Break The Routine With A Num Pang Bang

Alexandra Strimbu, age 17

Not many people like out-of-the-ordinary, especially New Yorkers. We get our bagel at the same bodega every day, shop in the same borough every week, hang out at the same park every weekend. We don’t like to go out of our way much because we’re busy trying to get somewhere else — but when we stumble across something amazing, we drop the routine and savor the spontaneity of the experience.

On Friday nights, I typically head to a Chipotle to finish off the week with a burrito bowl. So when I turned on 12th Street, I did not expect to find Num Pang Sandwich Shop right next to the place that awaited me. It was tiny, but it caught my eye because of the bright graffiti and the little line that definitely made me rethink mainstream “Mexican” food. But calling it a small sandwich shop was an understatement. Upon entering, I realized the place was a miniature flavor factory with warm, ethnic scents dancing in the air with the music that played under the soft lighting.
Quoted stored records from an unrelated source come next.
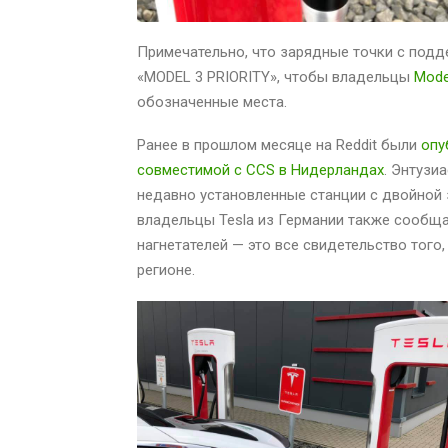
Примечательно, что зарядные точки с под
«MODEL 3 PRIORITY», чтобы владельцы
Mode
обозначенные места.
Ранее в прошлом месяце на Reddit были
опу
совместимой с CCS в Нидерландах
. Энтузи
недавно установленные станции с двойной з
владельцы Tesla из Германии также сообщ
нагнетателей — это все свидетельство того
регионе.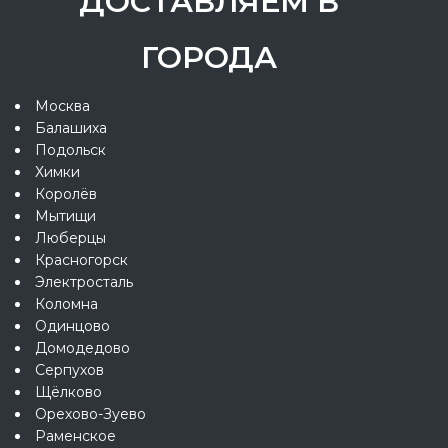
ДОСТАВЛЯЕМ В
ГОРОДА
Москва
Балашиха
Подольск
Химки
Королёв
Мытищи
Люберцы
Красногорск
Электросталь
Коломна
Одинцово
Домодедово
Серпухов
Щёлково
Орехово-Зуево
Раменское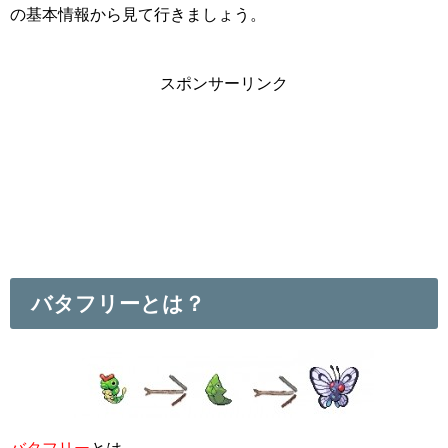
の基本情報から見て行きましょう。
スポンサーリンク
バタフリーとは？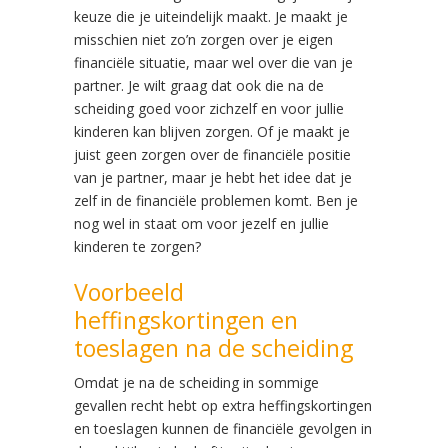
keuze die je uiteindelijk maakt. Je maakt je
misschien niet zo’n zorgen over je eigen
financiële situatie, maar wel over die van je
partner. Je wilt graag dat ook die na de
scheiding goed voor zichzelf en voor jullie
kinderen kan blijven zorgen. Of je maakt je
juist geen zorgen over de financiële positie
van je partner, maar je hebt het idee dat je
zelf in de financiële problemen komt. Ben je
nog wel in staat om voor jezelf en jullie
kinderen te zorgen?
Voorbeeld
heffingskortingen en
toeslagen na de scheiding
Omdat je na de scheiding in sommige
gevallen recht hebt op extra heffingskortingen
en toeslagen kunnen de financiële gevolgen in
The sandwich menu went beyond a New York BLT — Hoisin Meatballs, Coconut Tiger Shrimp, and Ginger Barbecue Brisket were only some of the mouthwatering items listed above me. There was also a section on the menu that listed rice bowls, and since that was my original mission, I ordered one with roasted chicken. The colorful juices displayed before me also prompted me to buy their Sweet Mango juice.

The bowl was larger than I expected, and was filled with colorful vegetables, chili yogurt and chive lime vinaigrette that sat upon the chicken and jasmine rice. The flavor factory truly worked its magic into every single bite. The chicken was lightly seasoned and didn’t take away from the vegetables or dressings, which were perfectly balanced by the warm jasmine rice. The mango juice added just the right touch to the food, providing an oasis of sweetness when I took a break from the artistic blend of spices on my fork. If Chipotle and halal food had a baby, that food baby wouldn’t compare to that Cambodian rice bowl I had not intended to buy that Friday night. I could juice my own mangoes at home, but my product would taste nowhere as refreshing as that Sweet Mango juice did.

New Yorkers have been globally labeled busybodies thriving on the same old, same old. But Num Pang is not the same old ethnic food. Sometimes, having a spontaneous change of mind can really open your comfort zone in ways you’ve never tasted. Num Pang’s ambience and cuisine is both spontaneous and inviting — two ingredients for any dish that’s worth remembering.